Theo Hobson has written perhaps the most penetrating analysis tht I have read of the intellectual impasse at which liberals in the Anglican Communion find themselves.
The key excerpt:
Williams has learned this the hard way: that Catholics cannot afford to be liberals too. A Catholic has very publicly sacrificed his or her belief in the moral rightness of ordaining homosexuals, for the sake of the church’s unity. He or she is playing Abraham, who was ready to sacrifice his beloved son, on divine orders. Kierkegaard called this the teleological suspension of the ethical: committing a moral crime for the sake of a cause that transcends human morality. Williams is performing the ecclesiastical suspension of the ethical: renouncing the moral good for the sake of the unity of the Church. This is what a Catholic must do.

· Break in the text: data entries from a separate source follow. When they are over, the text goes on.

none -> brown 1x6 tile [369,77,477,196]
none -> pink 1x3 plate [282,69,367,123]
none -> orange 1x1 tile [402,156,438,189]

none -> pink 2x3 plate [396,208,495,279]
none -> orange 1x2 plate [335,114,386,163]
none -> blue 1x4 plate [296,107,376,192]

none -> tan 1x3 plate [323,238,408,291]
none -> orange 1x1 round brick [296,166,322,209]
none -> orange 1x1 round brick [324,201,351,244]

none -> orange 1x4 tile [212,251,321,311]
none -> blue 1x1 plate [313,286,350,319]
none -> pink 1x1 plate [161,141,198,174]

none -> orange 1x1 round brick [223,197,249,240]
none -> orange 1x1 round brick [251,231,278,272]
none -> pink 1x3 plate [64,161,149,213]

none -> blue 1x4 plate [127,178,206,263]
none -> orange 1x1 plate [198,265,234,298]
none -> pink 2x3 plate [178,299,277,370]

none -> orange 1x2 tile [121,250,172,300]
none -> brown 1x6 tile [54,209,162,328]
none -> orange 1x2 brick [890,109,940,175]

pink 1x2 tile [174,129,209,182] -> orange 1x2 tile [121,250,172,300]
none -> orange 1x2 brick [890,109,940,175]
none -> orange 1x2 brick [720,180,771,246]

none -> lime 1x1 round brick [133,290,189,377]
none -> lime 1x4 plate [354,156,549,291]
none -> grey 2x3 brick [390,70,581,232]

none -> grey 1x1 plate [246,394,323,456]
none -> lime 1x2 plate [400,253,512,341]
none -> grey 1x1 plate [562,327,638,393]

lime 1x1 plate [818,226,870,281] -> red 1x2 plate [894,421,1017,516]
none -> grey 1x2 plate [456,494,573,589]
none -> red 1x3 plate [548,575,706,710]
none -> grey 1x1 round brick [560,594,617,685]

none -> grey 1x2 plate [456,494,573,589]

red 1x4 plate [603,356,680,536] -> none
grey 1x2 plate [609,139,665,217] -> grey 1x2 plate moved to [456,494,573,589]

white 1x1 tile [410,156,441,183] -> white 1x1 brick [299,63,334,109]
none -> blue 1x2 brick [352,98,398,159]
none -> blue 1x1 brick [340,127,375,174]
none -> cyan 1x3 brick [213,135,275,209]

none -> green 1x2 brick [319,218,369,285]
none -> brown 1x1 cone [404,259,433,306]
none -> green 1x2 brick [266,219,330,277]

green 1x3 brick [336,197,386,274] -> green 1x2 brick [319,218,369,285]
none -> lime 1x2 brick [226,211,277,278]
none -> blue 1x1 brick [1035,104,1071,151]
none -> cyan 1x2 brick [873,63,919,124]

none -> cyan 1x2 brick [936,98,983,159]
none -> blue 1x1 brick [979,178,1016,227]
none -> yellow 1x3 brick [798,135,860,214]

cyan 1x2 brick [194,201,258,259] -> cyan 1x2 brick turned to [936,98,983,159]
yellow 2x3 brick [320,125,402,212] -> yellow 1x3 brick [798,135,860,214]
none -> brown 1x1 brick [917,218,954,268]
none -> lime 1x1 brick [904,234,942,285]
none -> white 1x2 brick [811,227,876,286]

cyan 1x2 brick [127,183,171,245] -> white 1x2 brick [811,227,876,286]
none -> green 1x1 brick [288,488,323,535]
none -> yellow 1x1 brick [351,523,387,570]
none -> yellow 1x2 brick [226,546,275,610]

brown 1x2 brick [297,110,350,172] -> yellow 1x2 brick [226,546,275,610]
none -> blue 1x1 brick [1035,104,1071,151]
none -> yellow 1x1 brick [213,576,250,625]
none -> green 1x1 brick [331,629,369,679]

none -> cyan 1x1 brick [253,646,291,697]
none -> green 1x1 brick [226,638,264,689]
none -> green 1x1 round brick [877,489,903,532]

The average liberal Anglican priest (let’s call him Father Giles) is understandably irate. His former mentor is telling him that he must not push for the ordination of homosexuals while it endangers the church’s unity. He must accept the fact that the institution he serves is, for now, structurally homophobic. As a member of the body he is implicated; he must share in its guilt. If he doesn’t accept this, he must reside on the outskirts of the church, as a second-class citizen.
This is what Catholicism demands, Williams is telling Father Giles – and Catholicism trumps liberalism.